Collaborative Filtering for Implicit Feedback Datasets

Paper · Source

“An alternative strategy, our focus in this work, relies only on past user behavior without requiring the creation of explicit profiles. This approach is known as Collaborative Filtering (CF), a term coined by the developers of the first recommender system - Tapestry [8]. CF analyzes relationships between users and interdependencies among products, in order to identify new user-item associations. For example, some CF systems identify pairs of items that tend to be rated similarly or like-minded users with similar history of rating or purchasing to deduce unknown relationships between users and items. The only required information is the past behavior of users, which might be their previous transactions or the way they rate products. A major appeal of CF is that it is domain free, yet it can address aspects of the data that are often elusive and very difficult to profile using content based techniques. While generally being more accurate than content based techniques, CF suffers from the cold start problem, due to its inability to address products new to the system, for which content based approaches would be adequate.

Recommender systems rely on different types of input. Most convenient is the high quality explicit feedback, which includes explicit input by users regarding their interest in products. For example, Netflix collects star ratings for movies and TiVo users indicate their preferences for TV shows by hitting thumbs-up/down buttons. However, explicit feedback is not always available. Thus, recommenders can infer user preferences from the more abundant implicit feedback, which indirectly reflect opinion through observing user behavior [14]. Types of implicit feedback include purchase history, browsing history, search patterns, or even mouse movements. For example, a user that purchased many books by the same author probably likes that author.

The vast majority of the literature in the field is focused on processing explicit feedback; probably thanks to the convenience of using this kind of pure information. However, in many practical situations recommender systems need to be centered on implicit feedback. This may reflect reluctance of users to rate products, or limitations of the system that is unable to collect explicit feedback.
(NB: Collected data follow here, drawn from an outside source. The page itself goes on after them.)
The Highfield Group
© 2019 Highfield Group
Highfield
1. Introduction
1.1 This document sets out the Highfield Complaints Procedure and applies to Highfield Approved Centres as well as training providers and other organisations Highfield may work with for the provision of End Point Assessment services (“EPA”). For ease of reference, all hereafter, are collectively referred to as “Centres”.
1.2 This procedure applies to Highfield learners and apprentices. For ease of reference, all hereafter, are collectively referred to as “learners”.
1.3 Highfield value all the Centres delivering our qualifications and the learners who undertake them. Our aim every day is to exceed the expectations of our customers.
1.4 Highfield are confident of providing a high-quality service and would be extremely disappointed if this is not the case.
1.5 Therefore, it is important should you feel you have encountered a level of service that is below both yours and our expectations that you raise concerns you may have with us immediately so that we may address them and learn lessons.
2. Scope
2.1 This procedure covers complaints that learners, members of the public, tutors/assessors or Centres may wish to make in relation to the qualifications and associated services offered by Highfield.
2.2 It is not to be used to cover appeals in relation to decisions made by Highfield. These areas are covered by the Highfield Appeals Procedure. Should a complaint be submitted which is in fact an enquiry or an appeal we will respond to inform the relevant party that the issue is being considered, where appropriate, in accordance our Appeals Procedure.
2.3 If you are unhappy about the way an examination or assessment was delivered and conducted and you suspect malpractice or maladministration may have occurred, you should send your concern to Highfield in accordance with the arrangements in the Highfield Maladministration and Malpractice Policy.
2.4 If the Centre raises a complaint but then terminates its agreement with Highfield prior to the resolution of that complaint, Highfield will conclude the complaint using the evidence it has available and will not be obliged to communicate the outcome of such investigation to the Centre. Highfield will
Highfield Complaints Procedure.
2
In an implicit model, once the user gives approval to collect usage data, no additional explicit feedback (e.g. ratings) is required on the user’s part.”

“The numerical value of explicit feedback indicates preference, whereas the numerical value of implicit feedback indicates confidence.”
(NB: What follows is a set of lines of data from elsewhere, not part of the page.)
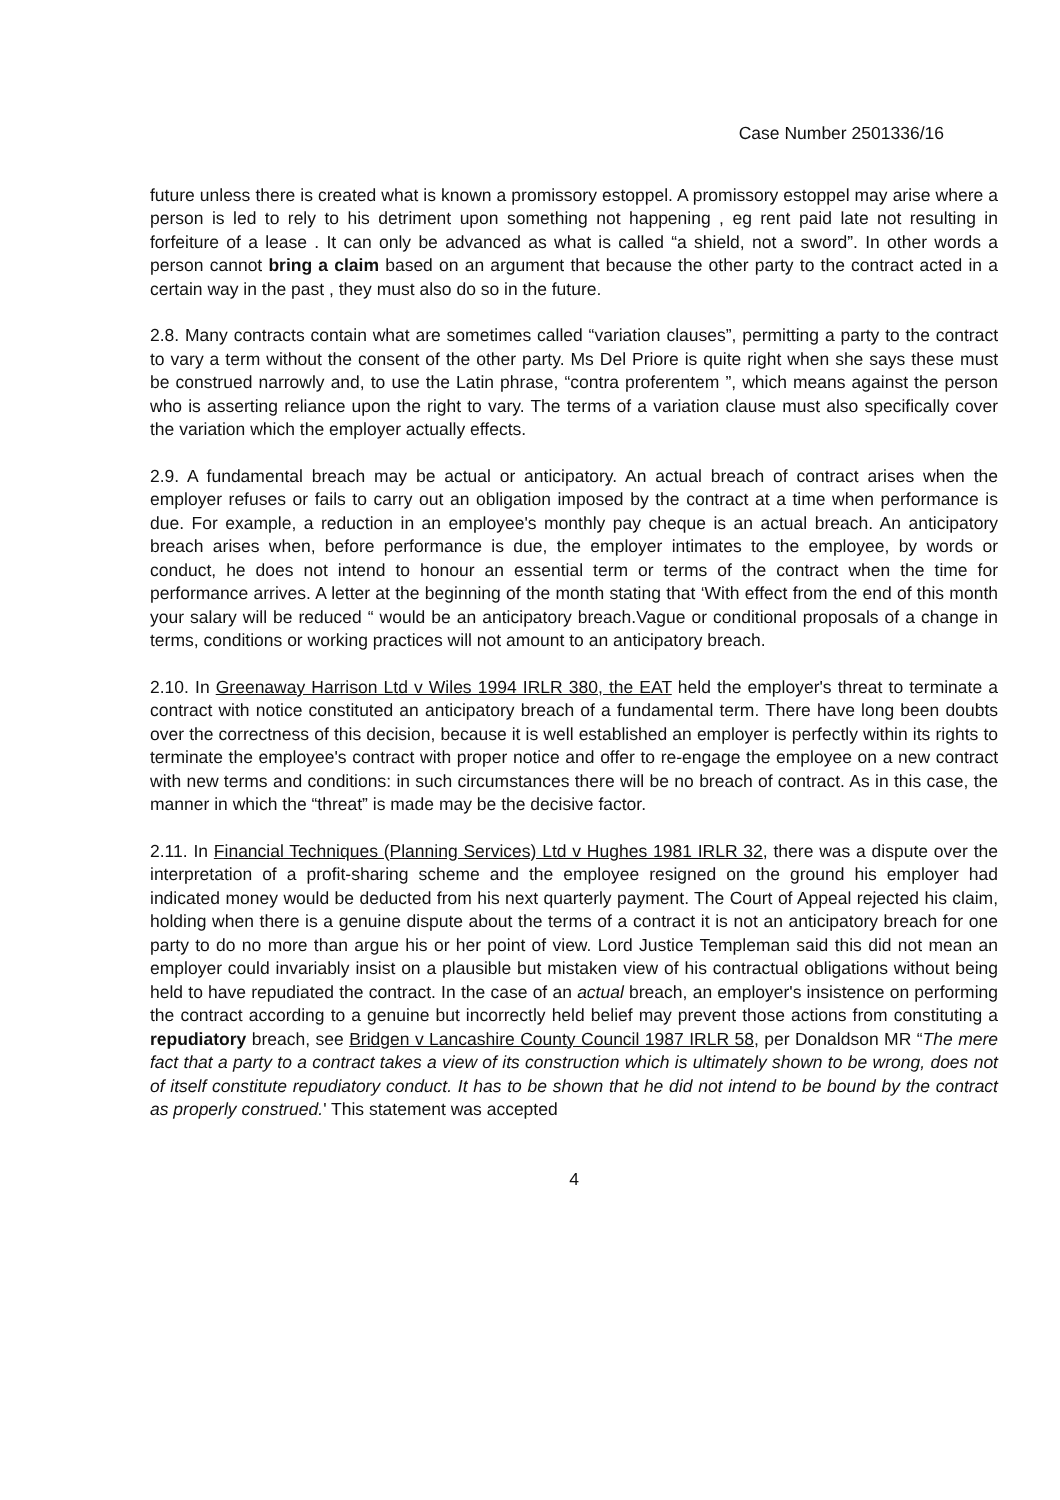Case Number 2501336/16
future unless there is created what is known a promissory estoppel. A promissory estoppel may arise where a person is led to rely to his detriment upon something not happening , eg rent paid late not resulting in forfeiture of a lease . It can only be advanced as what is called “a shield, not a sword”. In other words a person cannot bring a claim based on an argument that because the other party to the contract acted in a certain way in the past , they must also do so in the future.
2.8. Many contracts contain what are sometimes called “variation clauses”, permitting a party to the contract to vary a term without the consent of the other party. Ms Del Priore is quite right when she says these must be construed narrowly and, to use the Latin phrase, “contra proferentem ”, which means against the person who is asserting reliance upon the right to vary. The terms of a variation clause must also specifically cover the variation which the employer actually effects.
2.9. A fundamental breach may be actual or anticipatory. An actual breach of contract arises when the employer refuses or fails to carry out an obligation imposed by the contract at a time when performance is due. For example, a reduction in an employee's monthly pay cheque is an actual breach. An anticipatory breach arises when, before performance is due, the employer intimates to the employee, by words or conduct, he does not intend to honour an essential term or terms of the contract when the time for performance arrives. A letter at the beginning of the month stating that ‘With effect from the end of this month your salary will be reduced “ would be an anticipatory breach.Vague or conditional proposals of a change in terms, conditions or working practices will not amount to an anticipatory breach.
2.10. In Greenaway Harrison Ltd v Wiles 1994 IRLR 380, the EAT held the employer's threat to terminate a contract with notice constituted an anticipatory breach of a fundamental term. There have long been doubts over the correctness of this decision, because it is well established an employer is perfectly within its rights to terminate the employee's contract with proper notice and offer to re-engage the employee on a new contract with new terms and conditions: in such circumstances there will be no breach of contract. As in this case, the manner in which the “threat” is made may be the decisive factor.
2.11. In Financial Techniques (Planning Services) Ltd v Hughes 1981 IRLR 32, there was a dispute over the interpretation of a profit-sharing scheme and the employee resigned on the ground his employer had indicated money would be deducted from his next quarterly payment. The Court of Appeal rejected his claim, holding when there is a genuine dispute about the terms of a contract it is not an anticipatory breach for one party to do no more than argue his or her point of view. Lord Justice Templeman said this did not mean an employer could invariably insist on a plausible but mistaken view of his contractual obligations without being held to have repudiated the contract. In the case of an actual breach, an employer's insistence on performing the contract according to a genuine but incorrectly held belief may prevent those actions from constituting a repudiatory breach, see Bridgen v Lancashire County Council 1987 IRLR 58, per Donaldson MR “The mere fact that a party to a contract takes a view of its construction which is ultimately shown to be wrong, does not of itself constitute repudiatory conduct. It has to be shown that he did not intend to be bound by the contract as properly construed.' This statement was accepted
4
“In this work we studied collaborative filtering on datasets with implicit feedback, which is a very common situation. One of our main findings is that implicit user observations should be transformed into two paired magnitudes: preferences and confidence levels. In other words, for each user-item pair, we derive from the input data an estimate to whether the user would like or dislike the item (“preference”) and couple this estimate with a confidence level. This preference-confidence partition has no parallel in the widely studied explicit-feedback datasets, yet serves a key role in analyzing implicit feedback.”